Over the last decade, psychotherapy was considered a complex form of interaction, which in many ways is different to relationships in ordinary life. Regardless of the specific therapeutic method, the therapist’s role is to facilitate patients’ change and to improve functioning. From the researcher’s perspective, treatment failures have been related to negative interpersonal processes in psychotherapy. There is significant evidence of a substantial variance in treatment outcome between different therapists. Therapists may be more important for therapeutic success than the type of intervention they deliver. Furthermore, while therapists differ in their average outcomes, most therapists have at least some successful outcome cases. On the other hand, even the most effective therapists have experience of unsuccessful treatments where patients did not improve. Thus, most therapists have experiences of both successful and unsuccessful treatments. What makes the difference? How come psychoanalytic psychotherapy sometimes does not work and how can we prevent it? Finally, is it possible to identify the reasons of underlying unsuccessful therapeutic processes regardless of the psychotherapeutic model?

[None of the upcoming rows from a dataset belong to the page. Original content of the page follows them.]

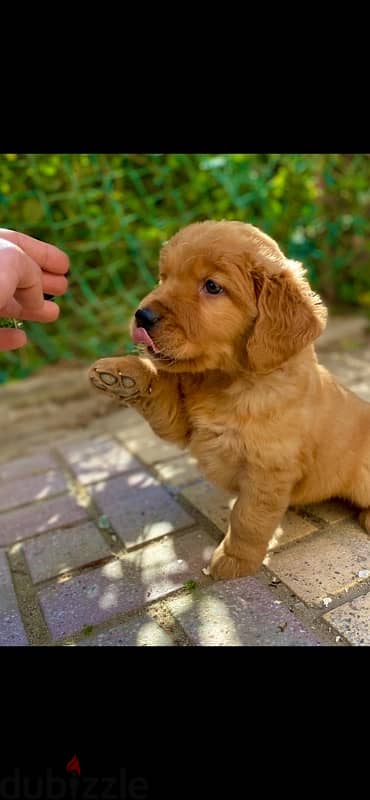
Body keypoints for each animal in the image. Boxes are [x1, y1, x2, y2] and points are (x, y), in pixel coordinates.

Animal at [89, 222, 370, 580]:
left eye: (212, 286)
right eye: (163, 277)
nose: (142, 315)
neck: (223, 381)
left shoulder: (268, 469)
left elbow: (248, 518)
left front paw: (235, 559)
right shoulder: (183, 426)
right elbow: (159, 391)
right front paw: (123, 374)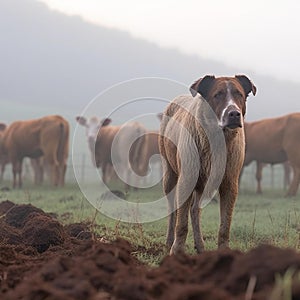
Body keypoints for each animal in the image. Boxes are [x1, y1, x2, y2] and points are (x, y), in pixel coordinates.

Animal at [159, 74, 255, 253]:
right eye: (217, 94)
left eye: (239, 94)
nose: (234, 114)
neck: (216, 140)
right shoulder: (187, 179)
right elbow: (181, 223)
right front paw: (176, 251)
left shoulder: (230, 182)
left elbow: (225, 224)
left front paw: (224, 251)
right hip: (169, 171)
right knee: (172, 209)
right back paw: (169, 242)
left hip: (203, 183)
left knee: (195, 210)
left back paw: (200, 246)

In our opinion, understanding when and how treatments are unhelpful or have negative effects is a key question. This Research Topic welcomes all psychotherapeutic models and orientations, as well as all different treatment settings. Research on unhelpful aspects of psychotherapy could be of immense help to clinical approaches as well as to theoretical developments. Such research is also a necessity if we do not wish patients to be harmed by psychotherapy. We would like to encourage the potential authors to present their research strategies, relevant results, and clinical implications from their studies. We welcome studies with different methodologies, both RCT and naturalistic, both quantitative and qualitative, conducted in different settings and focusing on different therapeutic orientations. Our ambition is to gather papers presenting different points of view and substantially contributing to the issue of what we, as researchers and clinicians, can learn from unsuccessful treatments.